# A disappointing math competition

I accompanied a friend and his middle school mathletes today to a thousand-student middle school math competition at the Armory on 168th Street.

Turnout was huge. Over 1000 middle school kids, doing math for fun. That’s something. Plus coaches and spectators. There was a crowd.

The Armory looks better than I remember. I read this week that they will host the Millrose Games (after over a hundred years at Madison Square Garden).

The kids ran into the track, and did half a lap, by grade. Looked like it was fun for most, but awkward for a substantial minority.

The format of the exam was strange. Forty questions, worth 100, 200, 300, 400, or 500 points, according to degree of difficulty. Kid answers, shows judge, judge says yes or no, and the kid bring it to the scoring table, or tries again. The contest lasted 45 minutes.

There were a few problematic questions (I only saw one of the 6 exams). Units were required, but were unevenly used in the answer key. Many judges were outside volunteers (not math teachers). Good alternate answers were not to be accepted (and I heard of at least one being rejected, when the correct answer was 1). I allowed a struggling team to cash in on “no remainder” when the required answer was “0” – I’m sure this was rejected in other corners. Some judges took quite long to examine a page, while other teams were waiting. In at least one case the question was very hard and functionally multiple choice; kids guessed each answer until I nodded yes.

Blaring music was played throughout the contest. not quite MSG, but you get the idea. The theme from Rocky, Let’s Get it Started, We are the Champions, with no break. On a roll? That sort of upbeat might keep you there. But when a kid gets stuck, how do they concentrate? I was horrified.

The scoreboard flashed math facts (for the spectators?) Unfortunately, some were not entirely correct, most were genuinely trivial.

And in 45 minutes it was over. There was no further math discussion. No exhibitions. No chance for teams to debrief. No second round. No time for spectators to listen to children try to answer questions.

The kids got turkey sandwiches, listened to the Emcee and the principal of the host school (Urban Assembly Math and Science, once advertised as the “Fun Math School.” I was none too impressed with the idea or the principal, who seems something of a showman, but the teachers don’t complain, so let’s leave it at that…) There were performances from UAMS students which were far more suited for a school-wide talent show than a crowd of 1500, awards, and out. And Walcott spoke.

Math CAN BE fun. That’s not my objection. But the kids sat, 5 to a table, but isolated. No interaction at most tables. It was 45 minutes of doing problems, surrounded, but alone. They were praised for being there, but their accomplishments were secret. Ceremony replaced thought.

I’ve been to competitions. True, they can be boring. But “lightening rounds” can draw an audience. During break time kids play with puzzles and each other, and review problems. At the Armory, there was no break time. The city needs a better middle school competition.

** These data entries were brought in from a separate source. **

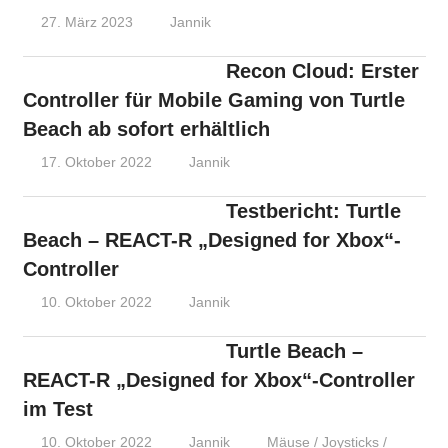
27. März 2023
Jannik
Recon Cloud: Erster
Controller für Mobile Gaming von Turtle
Beach ab sofort erhältlich
17. Oktober 2022
Jannik
Testbericht: Turtle
Beach – REACT-R „Designed for Xbox“-
Controller
10. Oktober 2022
Jannik
Turtle Beach –
REACT-R „Designed for Xbox“-Controller
im Test
10. Oktober 2022
Jannik
Mäuse / Joysticks /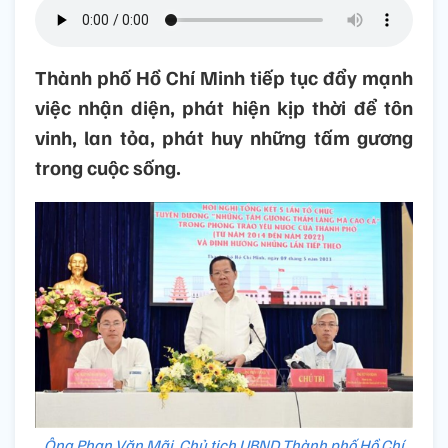
Thành phố Hồ Chí Minh tiếp tục đẩy mạnh
việc nhận diện, phát hiện kịp thời để tôn
vinh, lan tỏa, phát huy những tấm gương
trong cuộc sống.
Ông Phan Văn Mãi, Chủ tịch UBND Thành phố Hồ Chí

That’s strange, because I assume you are talking about the tourney put on by my old middle school. http://pi5ny.com/ They used to do a better job when the tournament was smaller and had individual portions as well as group portions. I guess it doesn’t scale well. :(

Sad to hear this, as I’ve been going to attend Pi5NY for a few years. There are other tournaments, though. Did you hear of MoMath’s middle school math tournament? I was there, and very impressed. They used problems from moems.org which are really well done.

Other contests that I know of are in-school, like mathcounts and NYCIML.

Could be Mimi. This was distressing. Were you hired the first year there?

Japheth, I am a high school teacher. I work occasionally with a middle school math team, and have been to three competitions in the last two years. My favorite by far was Math Counts at RPI, but I also enjoyed the little one at Lehman last year. This was my first disappointment.

Hi, I found this post by accident, and I agree with you. I know quite a few teachers who work (or worked) at the Urban Assembly Math and Science. They all describe it as a pretty terrible place where neither students nor the staff wanted to be. One teacher told me that the principal bullies his teachers and even yells at them in front of their students! It doesn’t surprise that a tournament hosted by this school (or rather, this principal) would be a pile of self-serving public relations mathematical garbage. People in education tend to think that, because someone is doing something unique or different, it is a good thing. Seldom do we sit down and ask ourselves, “Is this really doing anything for the kids?” Great post, keep it up!